Beckett’s success even led to her having a musical written about her, Postcards from God: the Sister Wendy Musical, created by Marcus Reeves, which ran briefly in a small West End venue.
BBC director of arts Jonty Claypole paid tribute, saying: “Beckett had a unique presentation style, a deep knowledge of and passion for the arts. She was a hugely popular BBC presenter and will be fondly remembered by us all.”
Beckett died at the Carmelite monastery in Quidenham, Norfolk on Boxing Day afternoon.
US museums temporarily close after government shutdown results in halt to funding The shutdown began on 22 December when President Trump refused to pass the federal budget due to a dispute with Congress over funding for his proposed border wall between the US and Mexico. Among the closures are all 19 Smithsonian museums in New York and Washington, DC, including the African American Museum, the Hirshhorn Museum and Sculpture Garden, the National Air and Space Museum, the Cooper Hewitt Smithsonian Design Museum, and the National Zoo.
As Artforum reports, a number of institutions are offering free admission to federal workers with government IDs, a move which significantly increased visitors numbers during shutdowns in the past. These include the Phillips Collection, the National Building Museum, President Lincoln’s Cottage, and the Woodrow Wilson House.

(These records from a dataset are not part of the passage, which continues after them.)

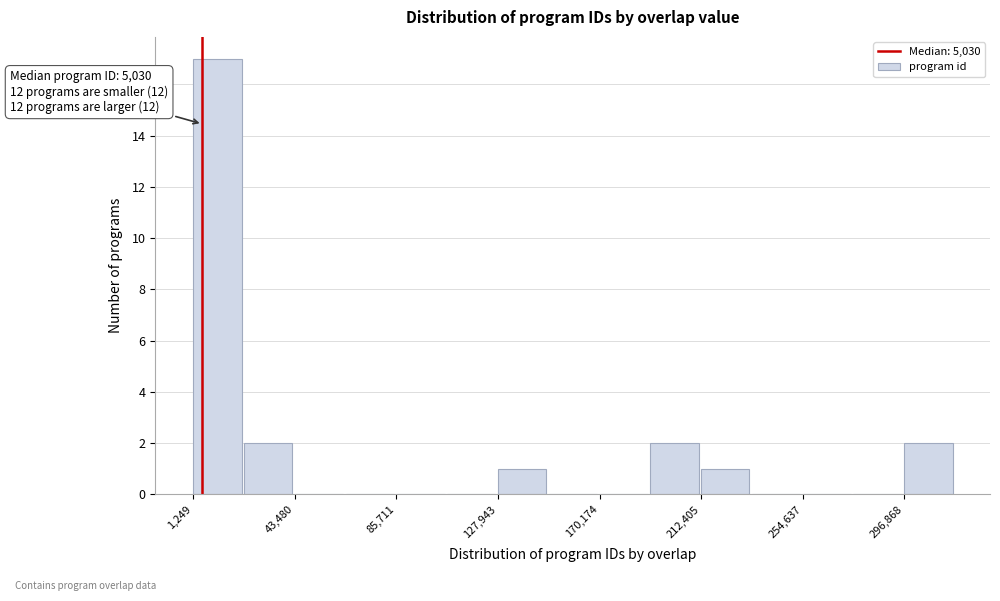

Which range on the x-axis has the tallest bar?

0 to 20000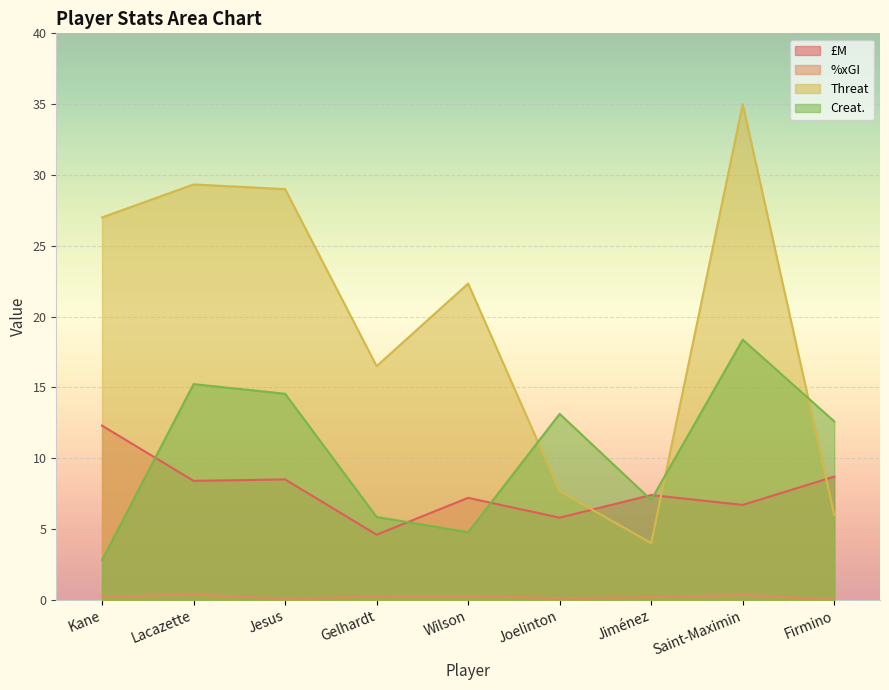

What position from the right is Lacazette?

8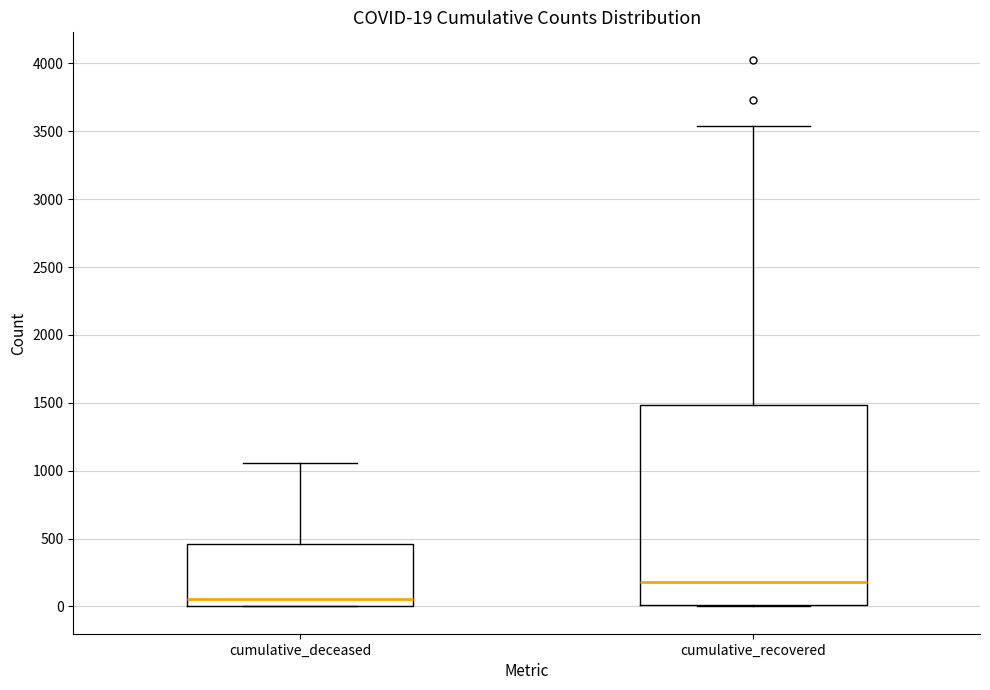

Which box has the highest median line?

cumulative_recovered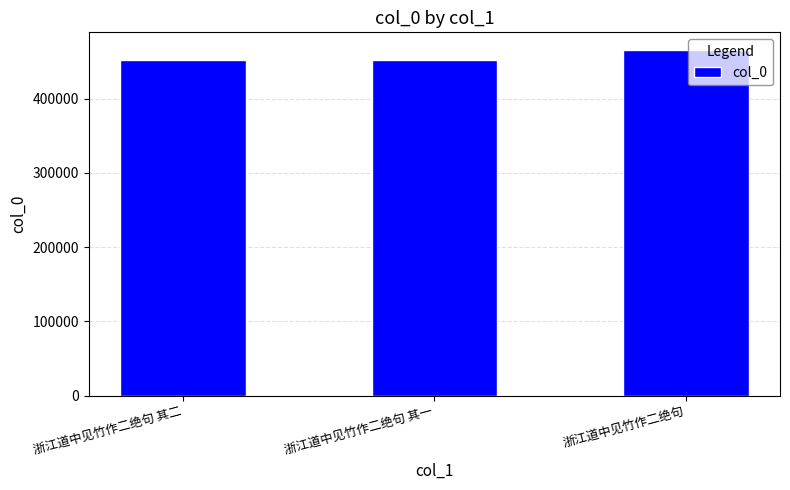

What is the smallest value displayed?

452608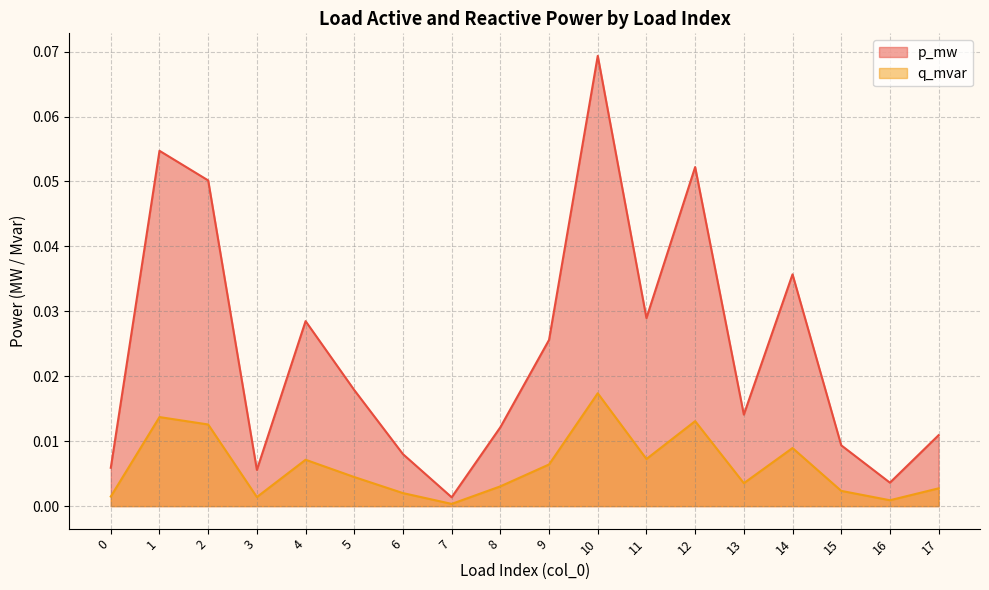

At how many categories does at least one series exceed 0?

18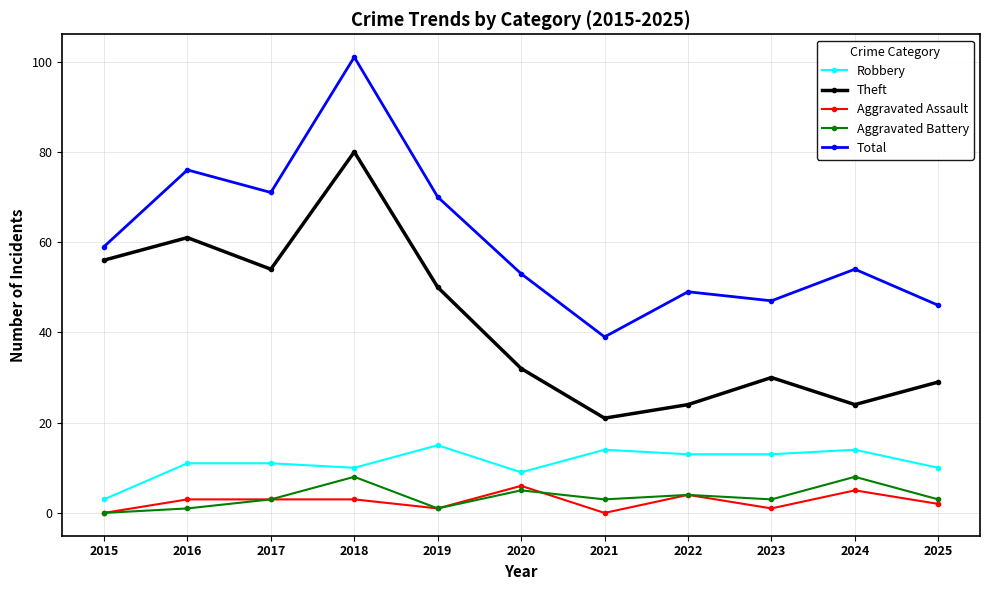

How many distinct data groups are displayed?

5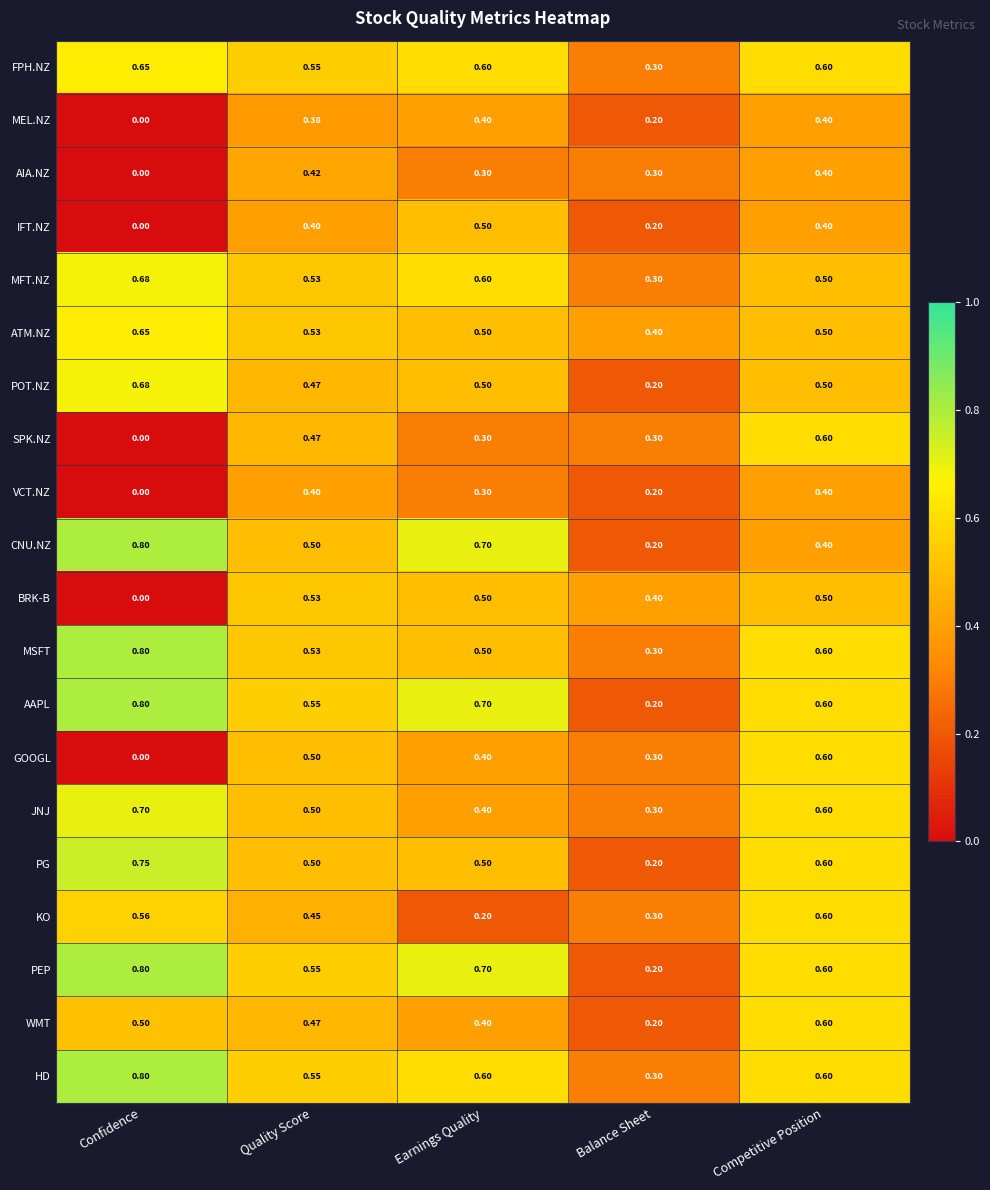

Between Quality Score and Earnings Quality, which series saw the biggest shift?

KO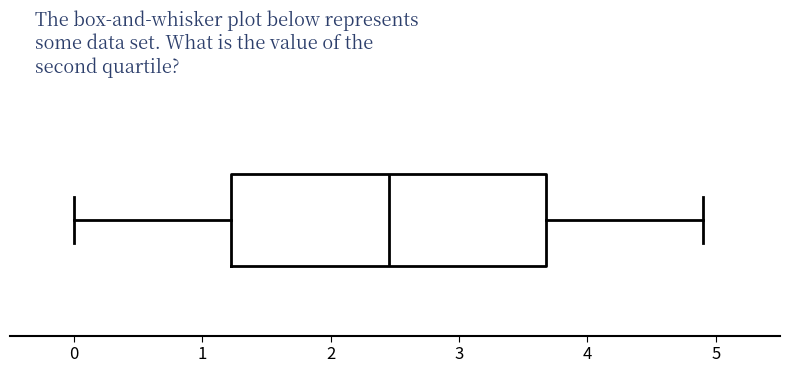

Read this box plot against the x-axis: the position of the median line, the range covered by the box, and the ends of both whiskers. The values are not printed on the chart, so give them approximately, as read against the axis.

median 2.5, box 1.2 to 3.7, whiskers 0.0 to 4.9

Christie’s France wins artist resale royalty battle The French supreme court has ruled that the buyer rather than the seller of a work of art can be charged the resale royalties that go to artists or their heirs, known as the ‘droit de suite’.
Christie’s France was behind the move to pass on the expense to the buyer because the auction house was ultimately responsible for paying the levy to the collecting agency. However, it now has the right to ask for money from the buyer, as long as this is specified in the sale conditions in the catalogue.
Droit de suite was first introduced in France in 1920, making a seller of art work solely liable for paying the charge either to the living artist or, if within 70 years of their death, to their heirs or estates in line with the jurisdiction of the European Economic Area.
Initially, it was charged only on sales at auction houses, but in 2007 the levy was extended to sales made through dealers and galleries too.
Artist Lina Iris Viktor and rapper Kendrick Lamar resolve copyright infringement case British-Liberian artist Viktor had claimed that her Constellations series of works appeared in the video for ‘All The Stars’ (at the 2:59 mark), a single by Lamar and the singer SZA, without her permission. The song was featured on the soundtrack to the Marvel film Black Panther, which made over $1b at the global box office.
In the original lawsuit, which was filed earlier this year, it was alleged that the creators of the film approached Viktor about using the imagery but she refused as the “financial and artistic terms offered for her collaboration were not acceptable”.
At the time, Viktor told The New York Times: “Why would they do this? It’s an ethical issue because what the whole film purports is that it’s about black empowerment [and] African excellence. That’s the whole concept of the story.”
Explaining the settlement, Mariane Ibrahim-Lenhardt, the Seattle-based gallerist who represents Viktor, told The Art Newspaper: “There is a settlement in principle which the parties are finalising. Lina is happy that it has been resolved. She can now return her focus to her art practice and her upcoming exhibitions in the future.”